Give back the listing in full and exactly, leaving out the images.
(Given records)
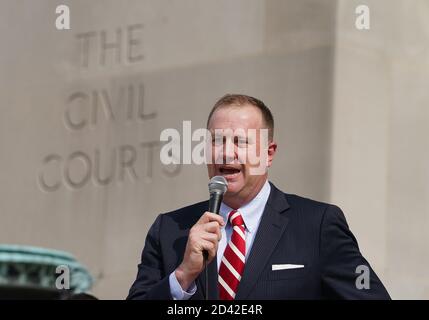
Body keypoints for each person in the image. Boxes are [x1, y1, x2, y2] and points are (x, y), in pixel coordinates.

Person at [127, 94, 390, 300]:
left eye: (240, 142)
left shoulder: (317, 225)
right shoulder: (170, 230)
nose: (225, 154)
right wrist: (183, 276)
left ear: (268, 153)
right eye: (217, 141)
(End Given records)
● Written solution
Body keypoints for each person in the image. Boxes are [x1, y1, x2, y2] and points are (x, y), in pixel coordinates.

Person at [127, 94, 390, 300]:
left eye: (240, 142)
left shoulder: (317, 225)
right shoulder: (170, 230)
nose: (225, 154)
right wrist: (183, 276)
left ear: (268, 153)
right eye: (217, 141)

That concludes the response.